Un homme de dialogue
Selon un chercheur au Centre Carnegie du Moyen-Orient basé à Beyrouth, Marwan Barghouti, licencié en histoire et sciences politiques et maîtrisard des relations internationales, est à la fois porte-parole « intransigeant » de la cause palestinienne et « ouvert au dialogue avec les Israéliens », semble incarner le meilleur interlocuteur en cas de tractations. En effet, « il jouit d’une certaine légitimité politique parmi les Palestiniens des territoires occupés, tant au sein de son organisation, le Fatah, que parmi les sympathisants d’autres factions palestiniennes. Il est mieux placé que la plupart des autres pour jouer un rôle important dans de futures négociations ».
Une analyse partagée par Frédéric Encel, docteur en géopolitique et spécialiste du Proche-Orient. « Il a passé de nombreuses années en prison en Israël. Ce qui lui donne évidemment un gage à la fois de probité, d’héroïsme, de patriotisme aux yeux des Palestiniens ».
Pour Jean-Paul Chagnollaud, directeur de l’Institut de recherche et d’études Méditerranée Moyen-Orient basé à Paris, l’ancien chef du Tanzim – la branche armée du Fatah fondée en 1995 par Yasser Arafat, condamné par la justice israélienne à cinq peines de prison à perpétuité pour attentats et appartenance à une organisation terroriste- n’a pas été assassiné. « C’est important parce qu’à l’époque, il y avait beaucoup d’assassinats ciblés et lui ne l’a pas été. Il a été arrêté et je crois que ce n’est pas par hasard », affirme-t-il.

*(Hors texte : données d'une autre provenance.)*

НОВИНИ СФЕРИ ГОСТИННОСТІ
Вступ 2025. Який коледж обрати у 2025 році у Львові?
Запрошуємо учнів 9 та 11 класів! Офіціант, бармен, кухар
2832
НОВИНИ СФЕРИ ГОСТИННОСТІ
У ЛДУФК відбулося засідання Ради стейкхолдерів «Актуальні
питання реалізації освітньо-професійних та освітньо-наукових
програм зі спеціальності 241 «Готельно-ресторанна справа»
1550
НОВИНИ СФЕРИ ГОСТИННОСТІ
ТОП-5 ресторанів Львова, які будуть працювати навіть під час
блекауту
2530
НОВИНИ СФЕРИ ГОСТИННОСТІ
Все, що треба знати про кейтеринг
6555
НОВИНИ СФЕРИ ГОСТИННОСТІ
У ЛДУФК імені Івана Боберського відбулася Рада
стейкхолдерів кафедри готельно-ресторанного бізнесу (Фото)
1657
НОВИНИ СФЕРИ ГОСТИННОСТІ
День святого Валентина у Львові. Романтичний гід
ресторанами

Une manière de suggérer que Marwan Barghouti- qui s’est imposé comme la seule personne capable de réaliser l’unité des organisations palestiniennes et qui a toujours plaidé depuis le fond de sa cellule pour la création d’un Etat palestinien sur les frontières de 1967 et qui a appelé à limiter la résistance palestinienne au seul territoire occupé en 1967 « dans le respect du droit international »- sera un interlocuteur crédible pour l’Etat hébreu lors des futures tractations avec l’Autorité palestinienne?